Yes, I know what a distribution function is.

It's just a different notation. In the course I took, P(...) means the probability of the stuff in the parentheses (which would be a logical formula). So you might say P(X=x). Also, distribution functions were denoted by capital letters and density/mass functions were denoted by the corresponding lowercase letters, so even if P didn't mean "the probability of," it would be a distribution function, not a density function.

vptran84 said:
Hi,

Can someone please please show me why Var(x) = E[ x^2] - (E[X])^2.

I just don't get it. THanks in advance.

For a random variable X, the variance is defined as: Var(X) = E[(X-E[X])^2].
Thus, Var(X) = E[(X^2 - 2XE[X] - (E[X])^2]. Remember that the expected value of a constant, say a, is this constant: E(a) = a, where a is a constant.
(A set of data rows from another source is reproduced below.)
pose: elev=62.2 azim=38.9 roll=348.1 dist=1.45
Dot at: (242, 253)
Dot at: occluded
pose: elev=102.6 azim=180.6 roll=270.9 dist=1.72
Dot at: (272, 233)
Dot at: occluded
And also that: E[ E[X] ] = E[X].
Then, we have that:
Var(X) = E[X^2] - E[2XE[X]] - E[(E[X])^2] = E[X^2] - 2E[X]E[X] - (E[X])^2
Var(X) = E[X^2] - 2(E[X])^2 - (E[X])^2 = E[X^2] - (E[X])^2

Var(X) = E[X^2] - (E[X])^2, which is what you are trying to prove.
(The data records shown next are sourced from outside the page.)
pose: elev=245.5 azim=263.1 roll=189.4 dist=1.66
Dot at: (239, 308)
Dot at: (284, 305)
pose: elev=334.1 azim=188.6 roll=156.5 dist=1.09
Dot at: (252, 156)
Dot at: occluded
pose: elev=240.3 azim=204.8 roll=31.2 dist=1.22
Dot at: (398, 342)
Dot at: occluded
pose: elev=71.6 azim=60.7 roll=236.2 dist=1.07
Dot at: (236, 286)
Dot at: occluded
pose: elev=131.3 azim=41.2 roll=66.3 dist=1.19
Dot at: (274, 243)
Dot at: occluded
## 1. What is the meaning of "Var(x) = E[ x^2] - (E[X])^2"?

"Var(x)" represents the variance of a random variable "x". It measures the spread or variability of the data points around the mean. "E[x^2]" represents the expected value of "x" squared, while "(E[X])^2" represents the square of the expected value of "x". Substracting the square of the mean from the expected value of the squared variable gives us the variance.

## 2. What is the purpose of calculating the variance of a random variable?

Calculating the variance allows us to quantify the variability of the data and understand how spread out the data points are from the mean. It also helps in comparing different datasets and identifying patterns or trends in the data.

## 3. How is the variance related to the standard deviation of a random variable?

The standard deviation is the square root of the variance. It measures the average distance of the data points from the mean. A higher variance indicates a larger spread of data points, resulting in a higher standard deviation.

## 4. Can the variance be negative?

No, the variance cannot be negative. It is always a non-negative value, as it represents the squared differences between the data points and the mean.

## 5. What are some applications of the variance in scientific research?

The variance is a critical concept in statistics and is used in various fields of research, such as economics, biology, psychology, and physics. It is used to analyze data, make predictions and in hypothesis testing. It also helps in understanding the accuracy and reliability of data and identifying outliers or unusual data points.